# Car Breakdown Cover - any suggestions?



## Nozza (Mar 1, 2006)

Am looking to get breakdown cover for my Citroen (it's bound to break down, it's French) and am looking at a UK policy only with homestart, as I don't travel abroad very much. RAC and AA seem to be expensive, so does anyone have any recommendations at all? 

Thanks


----------



## uruk hai (Apr 5, 2009)

I'm just about to knock the RAC on the head and after looking around for a few prices I found this site and they seem very competative.

http://www.startrescue.co.uk/home

I found it through comparethemarket.com


----------



## Derbyshire-stig (Dec 22, 2010)

quidco and AA had a offer on which came out at £7 a month once you had cash back.
http://www.quidco.com/aa-uk-breakdown/


----------



## Nozza (Mar 1, 2006)

cheers for that, the reviews look promising and there's an app for use on the iphone which would be handy.

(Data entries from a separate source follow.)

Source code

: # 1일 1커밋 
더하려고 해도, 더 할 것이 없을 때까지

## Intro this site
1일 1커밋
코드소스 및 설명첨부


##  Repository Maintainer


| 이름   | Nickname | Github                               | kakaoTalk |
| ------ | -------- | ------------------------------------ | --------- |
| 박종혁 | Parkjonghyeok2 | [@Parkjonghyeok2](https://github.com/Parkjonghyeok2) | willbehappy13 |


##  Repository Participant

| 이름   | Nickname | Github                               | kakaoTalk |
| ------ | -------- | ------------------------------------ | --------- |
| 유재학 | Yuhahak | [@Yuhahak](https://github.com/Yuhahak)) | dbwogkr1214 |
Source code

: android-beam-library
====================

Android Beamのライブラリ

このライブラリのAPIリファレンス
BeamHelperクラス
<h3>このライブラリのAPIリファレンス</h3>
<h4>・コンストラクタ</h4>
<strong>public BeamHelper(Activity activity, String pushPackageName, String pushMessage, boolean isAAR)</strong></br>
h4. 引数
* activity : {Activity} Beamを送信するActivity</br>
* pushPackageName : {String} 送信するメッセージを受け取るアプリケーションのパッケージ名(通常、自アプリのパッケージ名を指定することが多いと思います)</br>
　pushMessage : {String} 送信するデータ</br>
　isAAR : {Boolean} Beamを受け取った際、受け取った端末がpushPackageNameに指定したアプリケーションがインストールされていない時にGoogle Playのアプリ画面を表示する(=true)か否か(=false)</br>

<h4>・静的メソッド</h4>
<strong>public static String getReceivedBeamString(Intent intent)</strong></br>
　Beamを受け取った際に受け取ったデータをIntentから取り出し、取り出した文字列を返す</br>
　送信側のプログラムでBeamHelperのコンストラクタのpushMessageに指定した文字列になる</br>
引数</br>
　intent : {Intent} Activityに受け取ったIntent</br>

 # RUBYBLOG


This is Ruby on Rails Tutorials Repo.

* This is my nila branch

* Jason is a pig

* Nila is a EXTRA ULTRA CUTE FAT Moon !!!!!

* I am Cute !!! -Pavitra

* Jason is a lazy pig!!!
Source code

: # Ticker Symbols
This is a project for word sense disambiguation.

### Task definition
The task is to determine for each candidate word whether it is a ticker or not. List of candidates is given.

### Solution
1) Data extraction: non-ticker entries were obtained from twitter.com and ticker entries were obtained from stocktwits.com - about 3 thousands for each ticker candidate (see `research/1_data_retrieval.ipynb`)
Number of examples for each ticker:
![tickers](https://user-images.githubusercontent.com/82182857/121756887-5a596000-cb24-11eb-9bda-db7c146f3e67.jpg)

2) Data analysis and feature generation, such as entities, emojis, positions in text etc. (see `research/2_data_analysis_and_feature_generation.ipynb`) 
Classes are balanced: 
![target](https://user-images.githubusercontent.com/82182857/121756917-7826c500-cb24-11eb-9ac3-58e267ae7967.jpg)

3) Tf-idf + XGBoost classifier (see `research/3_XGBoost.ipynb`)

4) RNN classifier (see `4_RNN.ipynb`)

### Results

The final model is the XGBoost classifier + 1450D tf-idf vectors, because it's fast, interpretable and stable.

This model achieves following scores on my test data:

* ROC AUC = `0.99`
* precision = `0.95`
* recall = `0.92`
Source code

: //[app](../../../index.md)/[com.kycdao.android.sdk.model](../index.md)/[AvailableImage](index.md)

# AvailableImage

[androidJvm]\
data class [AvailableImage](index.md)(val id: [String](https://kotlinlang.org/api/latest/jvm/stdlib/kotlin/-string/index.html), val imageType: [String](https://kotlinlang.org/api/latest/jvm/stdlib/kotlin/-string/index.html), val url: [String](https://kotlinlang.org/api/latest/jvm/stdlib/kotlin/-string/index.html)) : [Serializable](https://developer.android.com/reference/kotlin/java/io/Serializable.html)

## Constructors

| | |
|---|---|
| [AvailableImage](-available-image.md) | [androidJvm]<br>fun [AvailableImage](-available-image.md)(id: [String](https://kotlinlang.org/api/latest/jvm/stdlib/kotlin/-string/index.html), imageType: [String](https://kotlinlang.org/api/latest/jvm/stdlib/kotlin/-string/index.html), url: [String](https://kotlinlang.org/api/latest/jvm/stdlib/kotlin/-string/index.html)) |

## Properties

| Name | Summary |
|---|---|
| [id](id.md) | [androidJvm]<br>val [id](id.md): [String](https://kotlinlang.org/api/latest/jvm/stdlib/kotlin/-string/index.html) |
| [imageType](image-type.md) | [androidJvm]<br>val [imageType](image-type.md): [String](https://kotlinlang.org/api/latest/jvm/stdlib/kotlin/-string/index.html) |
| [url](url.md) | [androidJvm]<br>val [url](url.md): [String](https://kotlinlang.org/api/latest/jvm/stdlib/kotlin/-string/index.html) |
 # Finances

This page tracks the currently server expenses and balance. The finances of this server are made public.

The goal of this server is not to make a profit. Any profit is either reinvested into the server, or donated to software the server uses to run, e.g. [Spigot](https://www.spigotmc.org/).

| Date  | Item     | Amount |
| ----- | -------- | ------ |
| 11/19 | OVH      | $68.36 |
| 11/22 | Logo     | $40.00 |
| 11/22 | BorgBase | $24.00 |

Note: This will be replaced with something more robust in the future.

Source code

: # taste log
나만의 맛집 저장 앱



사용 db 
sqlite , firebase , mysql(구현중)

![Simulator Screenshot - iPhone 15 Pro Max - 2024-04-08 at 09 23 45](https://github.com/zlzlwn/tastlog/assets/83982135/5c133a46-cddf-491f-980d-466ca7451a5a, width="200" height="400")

Will consider them come renewal time next month.


----------



## bigmc (Mar 22, 2010)

Green flag are the best imho, backed up by satisfaction surveys too.


----------



## centenary (Sep 5, 2010)

Nozza said:


> Am looking to get breakdown cover for my Citroen (it's bound to break down, it's French) and am looking at a UK policy only with homestart, as I don't travel abroad very much. RAC and AA seem to be expensive, so does anyone have any recommendations at all?
> 
> Thanks


Britannia Rescue. Cover myself and my wife irrespective of which car we drive (not even our own).

A workmate's car had a flat battery so I called BR and said I was a passenger and we couldnt get home. BR came out in 30 mins, gave it a jump start and away he went. Didnt even need to flash my card!


----------



## Guest (Jul 26, 2011)

GEM (Guild of Experienced Motorists) - I have 4 cars/drivers covered full service homestart, roadside, take you where your going bring you back etc etc

I have been with them for years and used them a bit when I used to travel up and down the length of the UK. They have brought me and my Iveco 3.5t home a couple of times and my boxter when I broke a water pump.

Price for all this - 4 cars/drivers in any car was £102 I think. I can never find a better deal at each renewal and the service is highly recommended

Graham


----------



## Natalie (Jan 19, 2011)

I'm with First Call GB don't have Home Start as the garage I go to is a 2 minute walk away so a bit pointless for me, had to use them once and I can't fault their service.

For UK Cover with Home Start it's £42.50 for the year
http://www.firstcallmotorbreakdown.co.uk/ukcover.cfm


----------